━━━ Dataset
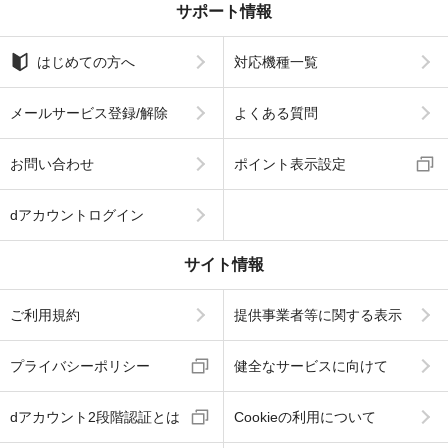
サポート情報
はじめての方へ
対応機種一覧
メールサービス登録/解除
よくある質問
お問い合わせ
ポイント表示設定
dアカウントログイン
サイト情報
ご利用規約
提供事業者等に関する表示
プライバシーポリシー
健全なサービスに向けて
dアカウント2段階認証とは
Cookieの利用について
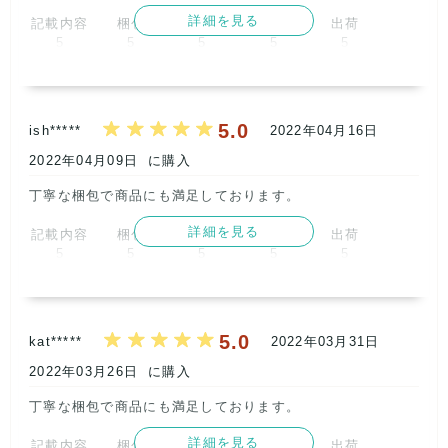
詳細を見る
記載内容
梱包
商品満足
交渉
出荷
5
5
5
5
5
取引満足
5
5.0
ish*****
2022年04月16日
2022年04月09日
に購入
丁寧な梱包で商品にも満足しております。      
詳細を見る
記載内容
梱包
商品満足
交渉
出荷
5
5
5
5
5
取引満足
5
5.0
kat*****
2022年03月31日
2022年03月26日
に購入
丁寧な梱包で商品にも満足しております。      
詳細を見る
記載内容
梱包
商品満足
交渉
出荷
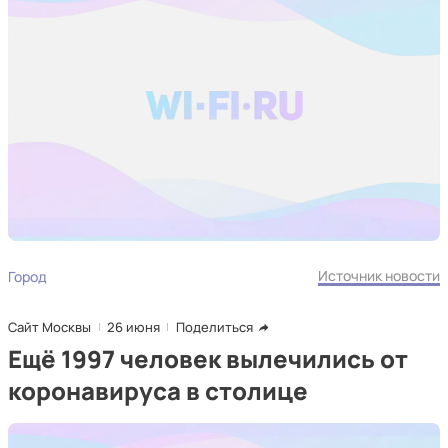
Источник новости
Город
Сайт Москвы
26 июня
Поделиться
Ещё 1997 человек вылечились от
коронавируса в столице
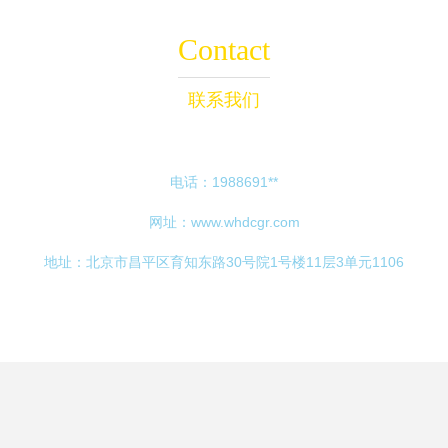
Contact
联系我们
电话：1988691**
网址：
www.whdcgr.com
地址：北京市昌平区育知东路30号院1号楼11层3单元1106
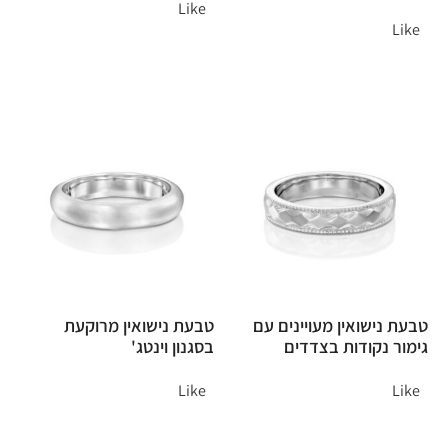
Like
Like
טבעת נישואין מעויינים עם
טבעת נישואין מרוקעת
גימור נקודות בצדדים
בסגנון וינטג'
Like
Like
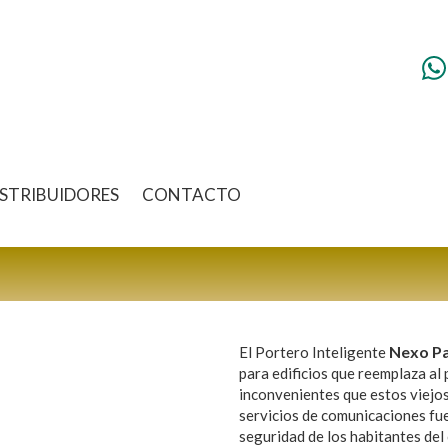
ISTRIBUIDORES
CONTACTO
Nexo Pa
El Portero Inteligente
para edificios que reemplaza al 
inconvenientes que estos viejo
servicios de comunicaciones fue
seguridad de los habitantes del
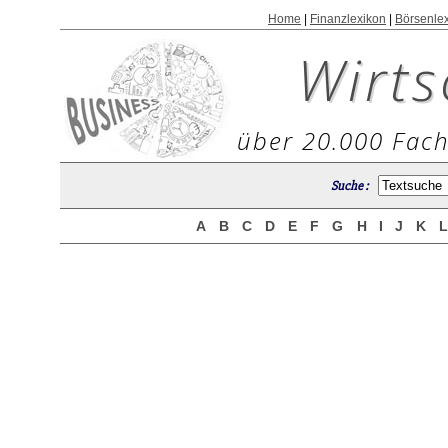
Home
|
Finanzlexikon
|
Börsenle
Wirts
über 20.000 Fach
Suche :
A
B
C
D
E
F
G
H
I
J
K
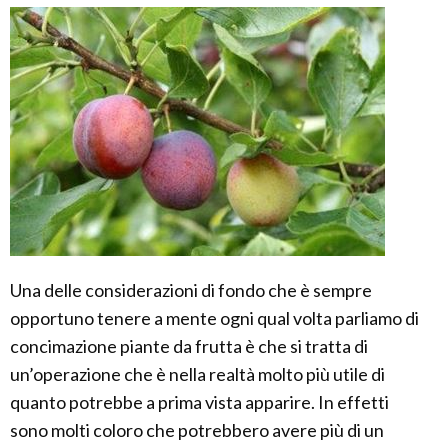
Una delle considerazioni di fondo che è sempre
opportuno tenere a mente ogni qual volta parliamo di
concimazione piante da frutta è che si tratta di
un’operazione che è nella realtà molto più utile di
quanto potrebbe a prima vista apparire. In effetti
sono molti coloro che potrebbero avere più di un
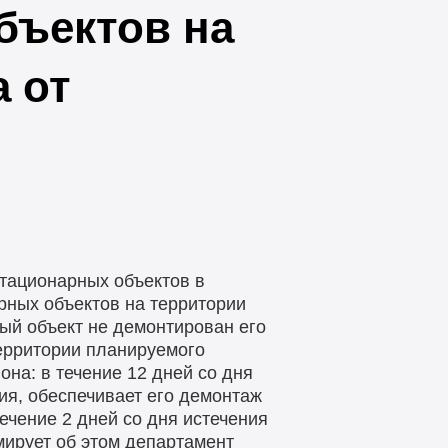
бъектов на
 от
тационарных объектов в
рных объектов на территории
ый объект не демонтирован его
ерритории планируемого
она: в течение 12 дней со дня
ия, обеспечивает его демонтаж
ечение 2 дней со дня истечения
мирует об этом департамент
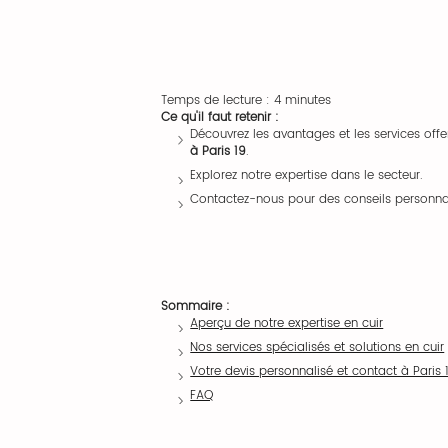
Temps de lecture : 4 minutes
Ce qu'il faut retenir :
Découvrez les avantages et les services offe
à Paris 19
.
Explorez notre expertise dans le secteur.
Contactez-nous pour des conseils personnal
Sommaire :
Aperçu de notre expertise en cuir
Nos services spécialisés et solutions en cuir
Votre devis personnalisé et contact à Paris 
FAQ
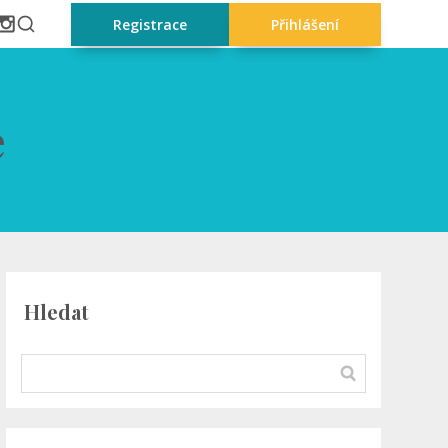
Registrace
Přihlášení
e
Hledat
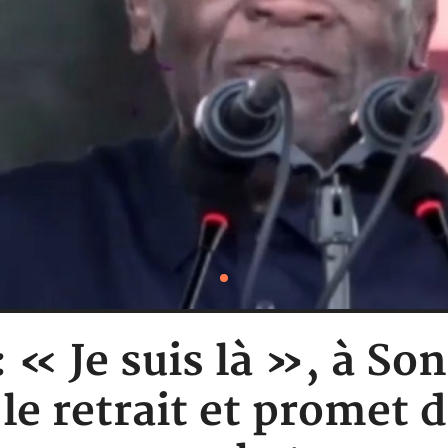
: « Je suis là », à S
le retrait et promet d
━━━━━━
• _What you will do_: Write out the entries above word for word. Do not include the pictures.

• _Answer space_:
サポート情報
はじめての方へ
対応機種一覧
メールサービス登録/解除
よくある質問
お問い合わせ
ポイント表示設定
dアカウントログイン
サイト情報
ご利用規約
提供事業者等に関する表示
プライバシーポリシー
健全なサービスに向けて
dアカウント2段階認証とは
Cookieの利用について
詳細を見る
記載内容
梱包
商品満足
交渉
出荷
5
5
5
5
5
取引満足
5
5.0
ish*****
2022年04月16日
2022年04月09日
に購入
丁寧な梱包で商品にも満足しております。      
詳細を見る
記載内容
梱包
商品満足
交渉
出荷
5
5
5
5
5
取引満足
5
5.0
kat*****
2022年03月31日
2022年03月26日
に購入
丁寧な梱包で商品にも満足しております。      
詳細を見る
記載内容
梱包
商品満足
交渉
出荷
Источник новости
Город
Сайт Москвы
26 июня
Поделиться
Ещё 1997 человек вылечились от
коронавируса в столице
Contact
联系我们
电话：1988691**
网址：
www.whdcgr.com
地址：北京市昌平区育知东路30号院1号楼11层3单元1106
Like
Like
טבעת נישואין מעויינים עם
טבעת נישואין מרוקעת
גימור נקודות בצדדים
בסגנון וינטג'
Like
Like
ISTRIBUIDORES
CONTACTO
Nexo Pa
El Portero Inteligente
para edificios que reemplaza al 
inconvenientes que estos viejo
servicios de comunicaciones fue
seguridad de los habitantes del
Home
|
Finanzlexikon
|
Börsenle
Wirts
über 20.000 Fach
Suche :
A
B
C
D
E
F
G
H
I
J
K
Una delle considerazioni di fondo che è sempre
opportuno tenere a mente ogni qual volta parliamo di
concimazione piante da frutta è che si tratta di
un’operazione che è nella realtà molto più utile di
quanto potrebbe a prima vista apparire. In effetti
sono molti coloro che potrebbero avere più di un
бъектов на
 от
тационарных объектов в
рных объектов на территории
ый объект не демонтирован его
ерритории планируемого
она: в течение 12 дней со дня
ия, обеспечивает его демонтаж
ечение 2 дней со дня истечения
мирует об этом департамент
Temps de lecture : 4 minutes
Ce qu'il faut retenir :
Découvrez les avantages et les services offe
à Paris 19
.
Explorez notre expertise dans le secteur.
Contactez-nous pour des conseils personnal
Sommaire :
Aperçu de notre expertise en cuir
Nos services spécialisés et solutions en cuir
Votre devis personnalisé et contact à Paris 
FAQ
Registrace
Přihlášení
e
Hledat
: « Je suis là », à S
le retrait et promet d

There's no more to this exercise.